At the two return spots, for once, UCLA seems like it has a few good options, and what's more, it seems like the coaching staff is actually giving play makers a real shot to steal the jobs. At kick return, the two top returners looked like Jordon James and Steven Manfro, and that was born out in the spring game. James didn't flub a single kickoff that I saw in 14 spring practices, and so of course, the first kickoff he handled in warmups before the spring game he muffed. He does look much more comfortable handling kickoffs than punts, although he, at times, has an awkward over hand catching style on the more line-drive type kicks. Still, he fielded most balls cleanly during spring, and looked electric in the open field.
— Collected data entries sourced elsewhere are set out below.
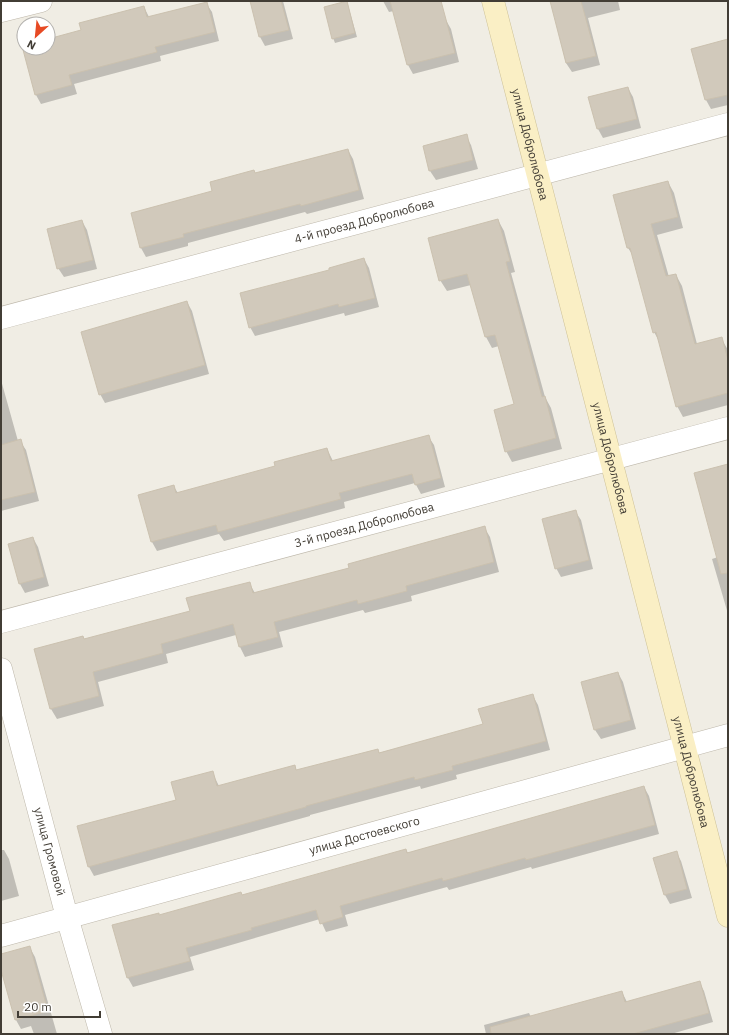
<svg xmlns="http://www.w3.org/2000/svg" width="729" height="1035" viewBox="0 0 729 1035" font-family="'IBM Plex Sans',sans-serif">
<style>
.shadow{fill:#0003}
.building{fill:#d1c9bb;stroke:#cbc1af}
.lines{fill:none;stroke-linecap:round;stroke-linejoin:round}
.street-casing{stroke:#beb8ab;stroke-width:23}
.secondary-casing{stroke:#cdc197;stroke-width:23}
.street{stroke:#fff;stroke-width:22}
.secondary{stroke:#faefc5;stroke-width:22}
.labels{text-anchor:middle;stroke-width:3.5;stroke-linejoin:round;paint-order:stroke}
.street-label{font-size:12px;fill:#423d35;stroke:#fff}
</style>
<rect width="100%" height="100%" fill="#f0ede4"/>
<!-- shadow -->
<g class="shadow">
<path d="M 251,1 L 283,1 L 293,39 L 265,46 L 260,37 Z"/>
<path d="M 383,1 L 435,1 L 451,29 L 459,62 L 413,74 L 408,65 L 394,11 L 389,12 Z"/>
<path d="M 551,1 L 618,1 L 620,10 L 588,18 L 600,65 L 572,72 L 566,63 Z"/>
<path d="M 347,2 L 357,37 L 335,43 L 333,38 Z"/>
<path d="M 206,3 L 212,12 L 219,41 L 160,56 L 161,61 L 74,84 L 77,94 L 41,104 L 36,95 L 23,46 L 24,48 L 48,48 L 48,40 L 82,31 L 144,7 L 149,17 Z"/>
<path d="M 728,40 L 728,105 L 711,109 L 706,100 L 692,49 Z"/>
<path d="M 628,88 L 633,97 L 641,128 L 603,138 L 598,129 Z"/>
<path d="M 466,136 L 471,145 L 478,169 L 436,180 L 430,171 Z"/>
<path d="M 348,150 L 353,159 L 364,199 L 307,214 L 305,212 L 188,243 L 188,246 L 146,257 L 141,248 L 132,213 L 214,192 L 255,174 Z"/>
<path d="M 668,182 L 674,193 L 683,228 L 657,235 L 669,277 L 676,275 L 682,286 L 697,344 L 721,338 L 728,350 L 728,405 L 683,417 L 677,406 L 660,343 L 654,332 L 634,257 L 628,248 Z"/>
<path d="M 498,220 L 504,231 L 515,272 L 511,273 L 545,397 L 551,408 L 562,449 L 512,462 L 506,451 L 515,405 L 499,346 L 492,348 L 486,337 L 471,285 L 447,291 L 440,280 Z"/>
<path d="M 82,221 L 87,230 L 97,269 L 64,277 L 58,268 Z"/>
<path d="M 364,259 L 369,268 L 379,307 L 345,316 L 344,313 L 255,336 L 250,327 L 330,270 Z"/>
<path d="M 187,302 L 192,311 L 209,374 L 105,403 L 100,394 Z"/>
<path d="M 1,380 L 18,441 L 20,441 L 26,450 L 39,501 L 1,511 Z"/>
<path d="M 428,436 L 434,445 L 445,487 L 421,494 L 415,483 L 344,502 L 345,508 L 224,541 L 219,534 L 157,551 L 152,542 L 140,495 L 174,487 L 178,493 L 276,467 L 327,449 L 333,461 Z"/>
<path d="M 728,465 L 728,614 L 712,559 L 718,557 Z"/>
<path d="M 575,511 L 581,520 L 593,569 L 561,577 L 556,568 Z"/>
<path d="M 484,527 L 490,537 L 499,572 L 411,596 L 412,601 L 365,613 L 363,610 L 279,632 L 283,647 L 245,657 L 240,647 L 236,635 L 166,654 L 168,663 L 98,682 L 104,706 L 57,719 L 51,709 L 35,650 L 84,640 L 191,612 L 249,583 L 255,593 L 350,568 Z"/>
<path d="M 33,538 L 38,547 L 49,586 L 25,593 L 20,584 L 9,545 Z"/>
<path d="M 618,673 L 623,682 L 636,729 L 601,739 L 595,730 L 583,682 Z"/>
<path d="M 533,696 L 538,705 L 550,750 L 456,775 L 457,779 L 421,789 L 420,786 L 310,815 L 310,816 L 94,876 L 89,867 L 79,827 L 177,801 L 212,772 L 219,786 L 294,766 L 297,771 L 377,750 L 379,753 L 484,725 Z"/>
<path d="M 644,787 L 649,796 L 659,834 L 532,869 L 531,867 L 449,890 L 447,887 L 345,915 L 348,926 L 326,932 L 320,919 L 190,957 L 194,970 L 133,987 L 128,978 L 114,926 L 243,896 L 406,850 L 408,853 Z"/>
<path d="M 1,850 L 4,850 L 9,859 L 19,896 L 1,901 Z"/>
<path d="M 676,852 L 681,861 L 692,898 L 670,904 L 665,895 Z"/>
<path d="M 30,948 L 35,957 L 57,1034 L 34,1034 L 31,1026 L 21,1029 L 16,1020 L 1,967 L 1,955 Z"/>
<path d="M 699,982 L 704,991 L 713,1022 L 671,1034 L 486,1034 L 484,1025 L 529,1013 L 531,1017 L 622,992 L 627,1002 Z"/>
</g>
<!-- building -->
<g class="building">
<path d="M 250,1 L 281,1 L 289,30 L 259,37 Z"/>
<path d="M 347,1 L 355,33 L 332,39 L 324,7 Z"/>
<path d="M 390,1 L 441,1 L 455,53 L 407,65 Z"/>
<path d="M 550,1 L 581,1 L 596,56 L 566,63 Z"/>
<path d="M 207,2 L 215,32 L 155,47 L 157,52 L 69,75 L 72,85 L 35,95 L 22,46 L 24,45 L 24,48 L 48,48 L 48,39 L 81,30 L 79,23 L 144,6 L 147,17 Z"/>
<path d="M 728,39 L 728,95 L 705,100 L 691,49 Z"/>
<path d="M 628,87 L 637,119 L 597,129 L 588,97 Z"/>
<path d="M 467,134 L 473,160 L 429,171 L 423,146 Z"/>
<path d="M 348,149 L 359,190 L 301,206 L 300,204 L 183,234 L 184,237 L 140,248 L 131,213 L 212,191 L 210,182 L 254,170 L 255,173 Z"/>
<path d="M 668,181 L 678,217 L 651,224 L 666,276 L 676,274 L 695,344 L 722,337 L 728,360 L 728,393 L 676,407 L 656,332 L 653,333 L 630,248 L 627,248 L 613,195 Z"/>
<path d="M 498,219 L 510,261 L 506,262 L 542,397 L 545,396 L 556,438 L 505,452 L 494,410 L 514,404 L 495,335 L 485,337 L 467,274 L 439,281 L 428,238 Z"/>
<path d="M 82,220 L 93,260 L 57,269 L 47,229 Z"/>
<path d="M 364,258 L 375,298 L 339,307 L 338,304 L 249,328 L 240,293 L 329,270 L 329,268 Z"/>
<path d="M 187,301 L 205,365 L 99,395 L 81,332 Z"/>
<path d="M 429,435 L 441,478 L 415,485 L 412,474 L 339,493 L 341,499 L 218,532 L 216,525 L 151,542 L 138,495 L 174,485 L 176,493 L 275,466 L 274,462 L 327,448 L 331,461 Z"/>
<path d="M 21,439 L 35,492 L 1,500 L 1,445 Z"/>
<path d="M 728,464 L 728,573 L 721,574 L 694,473 Z"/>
<path d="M 576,510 L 589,560 L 555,569 L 542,519 Z"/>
<path d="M 485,526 L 494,562 L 406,586 L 407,591 L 358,604 L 357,600 L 274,622 L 278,637 L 239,647 L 233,624 L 161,644 L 163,653 L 93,672 L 99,696 L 50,709 L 34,649 L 83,636 L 84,639 L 190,611 L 186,598 L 250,582 L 253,593 L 349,568 L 348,564 Z"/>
<path d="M 33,537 L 44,577 L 19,584 L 8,544 Z"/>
<path d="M 618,672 L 631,720 L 594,730 L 581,682 Z"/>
<path d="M 533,694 L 546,741 L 452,766 L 453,770 L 415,780 L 414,777 L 306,806 L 306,807 L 88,867 L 77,826 L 176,800 L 171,782 L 213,771 L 217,786 L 295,765 L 296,770 L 378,749 L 379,753 L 483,724 L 478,709 Z"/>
<path d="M 644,786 L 655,825 L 526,860 L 525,858 L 443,881 L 442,878 L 340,906 L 343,917 L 320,924 L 316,910 L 251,928 L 252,930 L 186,948 L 190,961 L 127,978 L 112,925 L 159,913 L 159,915 L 241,892 L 242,895 L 406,849 L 407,853 Z"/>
<path d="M 677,851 L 687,889 L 664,895 L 653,858 Z"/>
<path d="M 30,946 L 48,1011 L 15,1020 L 1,970 L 1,954 Z"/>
<path d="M 700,981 L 709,1013 L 633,1034 L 491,1034 L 490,1027 L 622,991 L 625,1002 Z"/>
</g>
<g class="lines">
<defs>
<g id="street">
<path d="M 1,11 L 41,1"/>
<path id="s1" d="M 1,318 L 728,124"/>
<path id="s2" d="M 1,622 L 728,428"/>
<path id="s3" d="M 1,669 L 67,917 L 101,1034"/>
<path id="s4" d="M 1,936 L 728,735"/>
</g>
<g id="secondary">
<path id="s5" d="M 493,1 L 728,916"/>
</g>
</defs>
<!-- street casing -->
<use href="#street" class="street-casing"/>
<!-- secondary casing -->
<use href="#secondary" class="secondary-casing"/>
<!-- street -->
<use href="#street" class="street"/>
<!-- secondary -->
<use href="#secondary" class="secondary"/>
</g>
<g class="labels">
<!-- street labels -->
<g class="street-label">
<text dy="4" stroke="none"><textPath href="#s5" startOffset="148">улица Добролюбова</textPath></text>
<text dy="4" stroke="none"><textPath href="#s1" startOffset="376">4-й проезд Добролюбова</textPath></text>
<text dy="4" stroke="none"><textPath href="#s5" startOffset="472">улица Добролюбова</textPath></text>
<text dy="4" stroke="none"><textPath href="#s2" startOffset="376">3-й проезд Добролюбова</textPath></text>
<text dy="4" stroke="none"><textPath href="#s5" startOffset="796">улица Добролюбова</textPath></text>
<text dy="4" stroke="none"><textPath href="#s4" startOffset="377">улица Достоевского</textPath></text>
<text dy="4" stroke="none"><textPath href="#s3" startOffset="189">улица Громовой</textPath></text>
</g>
</g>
<!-- border -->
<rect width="729" height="1035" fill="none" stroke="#423d35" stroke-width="4"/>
<!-- north arrow -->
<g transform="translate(36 36) rotate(207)"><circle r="19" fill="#ffffff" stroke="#b3b1ae"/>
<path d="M0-3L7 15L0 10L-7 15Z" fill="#e74a24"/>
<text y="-6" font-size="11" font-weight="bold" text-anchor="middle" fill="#423d35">N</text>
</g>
<!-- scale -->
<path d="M18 1011v6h82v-6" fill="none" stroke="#423d35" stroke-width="2"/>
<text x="24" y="1011" font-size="12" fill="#423d35" stroke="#ffffff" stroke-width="3" paint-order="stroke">20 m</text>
</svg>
Manfro is another excellent possibility. He fields the ball much more consistently, and with cleaner technique, than James, and has probably equal shiftiness, but doesn't quite have the top gear that James has. His return in the spring game was a thing of beauty, though, and he has excellent open field vision. It's going to be a fun battle between these two to see which can handle the return duties, but one thing is very clear: there will be a legitimate playmaker on kick returns.
The punt return situation is a little less cut and dry. No fewer than eight players got long looks at punt return during the spring, including Shaquelle Evans, Jerry Johnson, Devin Lucien, Manfro, James, Johnathan Franklin, Melvin Emesibe, and Andrew Abbott, among others. Of the eight, it seemed that Evans, Manfro, and James emerged as the primary three options. Right now, just judging by reps in practice, Evans might have the inside edge, because he has an uncanny ability to not only field the ball cleanly, but field it cleanly in traffic. While that might give you nightmares of Taylor Embree, Evans is faster, and has more shake, than Embree. That's not to say Manfro or James couldn't take the job. Right now, this is probably the most wide open of any of the special teams positions, simply given the number of people who've gotten reps. Jeff Ulbrich doesn't expect to make a call on who'll be handling punt return until well in fall camp, so there's going to be a good amount of time for Manfro or James to shore up their catching skills.
It's fun to watch the coaching staff during special teams practice. Coach Mora makes it a priority, and he, Ulbrich, Eric Yarber, and Marques Tuiasosopo all work together on the special teams, generally with Ulbrich and Mora coaching around the line of scrimmage, Tuiasosopo helping with kick return blocking, and Yarber standing in the ear of the return men. After years of the return game being the ginger of the UCLA football family, it's good to see it being welcomed back into the fold.